En France, près de 250 000 usurpations d’immatriculation sont enregistrées chaque année, selon le ministère de l’Intérieur. Pour lutter contre ce phénomène, l’État a décidé de modifier l’apparence des plaques provisoires utilisées pour les véhicules neufs ou importés. Les anciennes plaques blanches « WW » sont désormais remplacées par des plaques roses, plus visibles et plus difficiles à contrefaire.
Ce changement n’est pas esthétique, mais plutôt un moyen de faciliter l’identification et le contrôle des véhicules par les forces de l’ordre. L’objectif est de détecter les fraudes et d’éviter que les gens ne roulent avec une plaque provisoire qui a expiré. La date limite de validité de la plaque est clairement indiquée, comme pour les yaourts, ce qui permet aux policiers de vérifier immédiatement si le véhicule est en règle ou non.

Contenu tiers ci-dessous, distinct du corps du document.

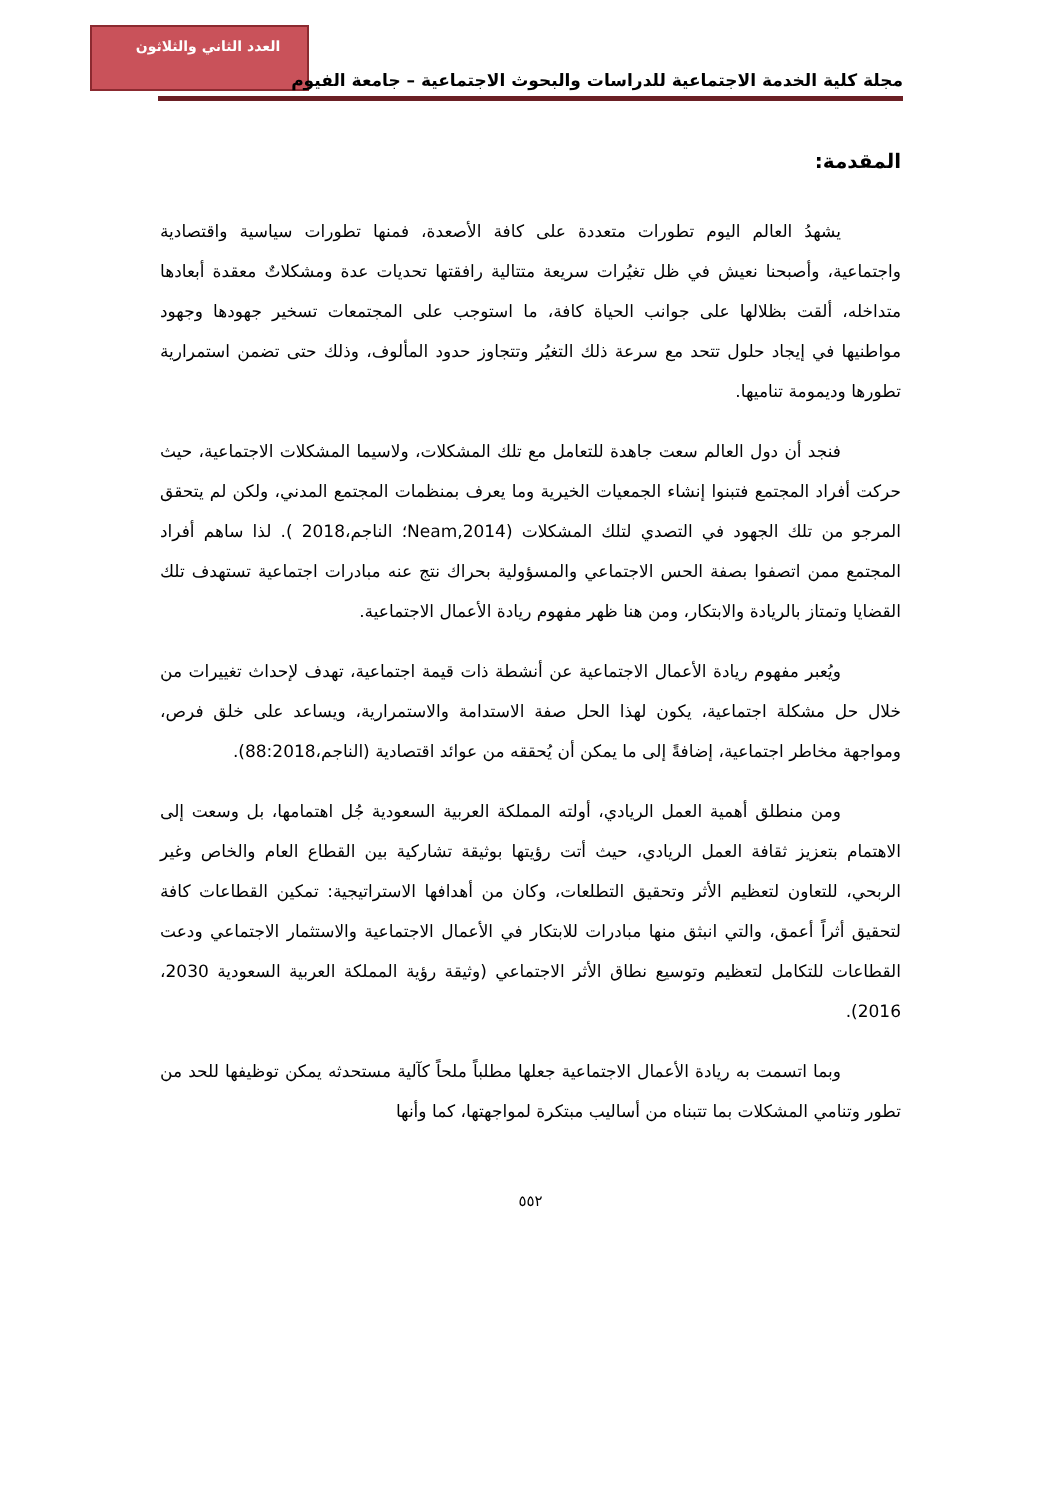العدد الثاني والثلاثون
مجلة كلية الخدمة الاجتماعية للدراسات والبحوث الاجتماعية – جامعة الفيوم
المقدمة:
يشهدُ العالم اليوم تطورات متعددة على كافة الأصعدة، فمنها تطورات سياسية واقتصادية واجتماعية، وأصبحنا نعيش في ظل تغيُرات سريعة متتالية رافقتها تحديات عدة ومشكلاتٌ معقدة أبعادها متداخله، ألقت بظلالها على جوانب الحياة كافة، ما استوجب على المجتمعات تسخير جهودها وجهود مواطنيها في إيجاد حلول تتحد مع سرعة ذلك التغيُر وتتجاوز حدود المألوف، وذلك حتى تضمن استمرارية تطورها وديمومة تناميها.
فنجد أن دول العالم سعت جاهدة للتعامل مع تلك المشكلات، ولاسيما المشكلات الاجتماعية، حيث حركت أفراد المجتمع فتبنوا إنشاء الجمعيات الخيرية وما يعرف بمنظمات المجتمع المدني، ولكن لم يتحقق المرجو من تلك الجهود في التصدي لتلك المشكلات (Neam,2014؛ الناجم،2018 ). لذا ساهم أفراد المجتمع ممن اتصفوا بصفة الحس الاجتماعي والمسؤولية بحراك نتج عنه مبادرات اجتماعية تستهدف تلك القضايا وتمتاز بالريادة والابتكار، ومن هنا ظهر مفهوم ريادة الأعمال الاجتماعية.
ويُعبر مفهوم ريادة الأعمال الاجتماعية عن أنشطة ذات قيمة اجتماعية، تهدف لإحداث تغييرات من خلال حل مشكلة اجتماعية، يكون لهذا الحل صفة الاستدامة والاستمرارية، ويساعد على خلق فرص، ومواجهة مخاطر اجتماعية، إضافةً إلى ما يمكن أن يُحققه من عوائد اقتصادية (الناجم،88:2018).
ومن منطلق أهمية العمل الريادي، أولته المملكة العربية السعودية جُل اهتمامها، بل وسعت إلى الاهتمام بتعزيز ثقافة العمل الريادي، حيث أتت رؤيتها بوثيقة تشاركية بين القطاع العام والخاص وغير الربحي، للتعاون لتعظيم الأثر وتحقيق التطلعات، وكان من أهدافها الاستراتيجية: تمكين القطاعات كافة لتحقيق أثراً أعمق، والتي انبثق منها مبادرات للابتكار في الأعمال الاجتماعية والاستثمار الاجتماعي ودعت القطاعات للتكامل لتعظيم وتوسيع نطاق الأثر الاجتماعي (وثيقة رؤية المملكة العربية السعودية 2030، 2016).
وبما اتسمت به ريادة الأعمال الاجتماعية جعلها مطلباً ملحاً كآلية مستحدثه يمكن توظيفها للحد من تطور وتنامي المشكلات بما تتبناه من أساليب مبتكرة لمواجهتها، كما وأنها
٥٥٢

Les conséquences de l’usurpation d’immatriculation
L’usurpation d’immatriculation peut avoir des conséquences graves pour les automobilistes. Certains ont vu s’accumuler des centaines d’amendes, pour des montants atteignant plusieurs centaines de milliers d’euros. C’est le cas de Stéphane Ponchaux, un garagiste nordiste, qui a expliqué au micro de TF1 que « quand deux mêmes plaques circulent en même temps, malheureusement, c’est le dernier détenteur qui reçoit les procès, en majorité pour des excès de vitesse ».
Ces problèmes sont amplifiés depuis que la gestion des cartes grises a été confiée à des opérateurs privés pour décharger les préfectures. Le numéro de plaque provisoire est automatiquement attribué à un autre automobiliste après un délai de 14 mois, ce qui peut entraîner des confusions et des abus.
Les avantages des plaques roses
Les nouvelles plaques roses sont plus visibles que les anciennes plaques blanches et permettent une meilleure identification des véhicules. La commissaire Cassandre Leblond, du Service départemental de sécurité publique du Nord, a expliqué que « l’objectif, c’est de faciliter l’identification et le contrôle pour les forces de l’ordre, afin de lutter contre la fraude et d’éviter que les gens ne roulent avec une plaque provisoire qui a expiré ».
Les contrôles routiers se multiplient depuis l’introduction des plaques roses. Certains automobilistes se plaignent de se faire contrôler sans cesse, même si leur plaque est encore valide. C’est le cas d’un automobiliste qui a déclaré que « depuis que j’ai ces plaques roses, je me fais sans cesse contrôler. Pourtant, c’est marqué qu’elles sont valides encore 4 mois, donc je ne comprends pas ».
Les prochaines étapes
Les autorités espèrent que les nouvelles plaques roses contribueront à réduire le nombre d’usurpations d’immatriculation et à améliorer la sécurité routière. Les automobilistes sont invités à vérifier régulièrement la validité de leur plaque d’immatriculation pour éviter les problèmes.
En attendant, les forces de l’ordre continuent de contrôler les véhicules pour détecter les fraudes et les abus. Les automobilistes qui circulent avec une plaque expirée s’exposent à une amende de 135 euros, un montant sans commune mesure avec les conséquences financières d’une usurpation.
L’usurpation d’immatriculation est le fait de utiliser une plaque d’immatriculation qui n’est pas attribuée à son véhicule ou qui a expiré.
Il est recommandé de vérifier régulièrement la validité de votre plaque d’immatriculation et de signaler tout problème à l’autorité compétente.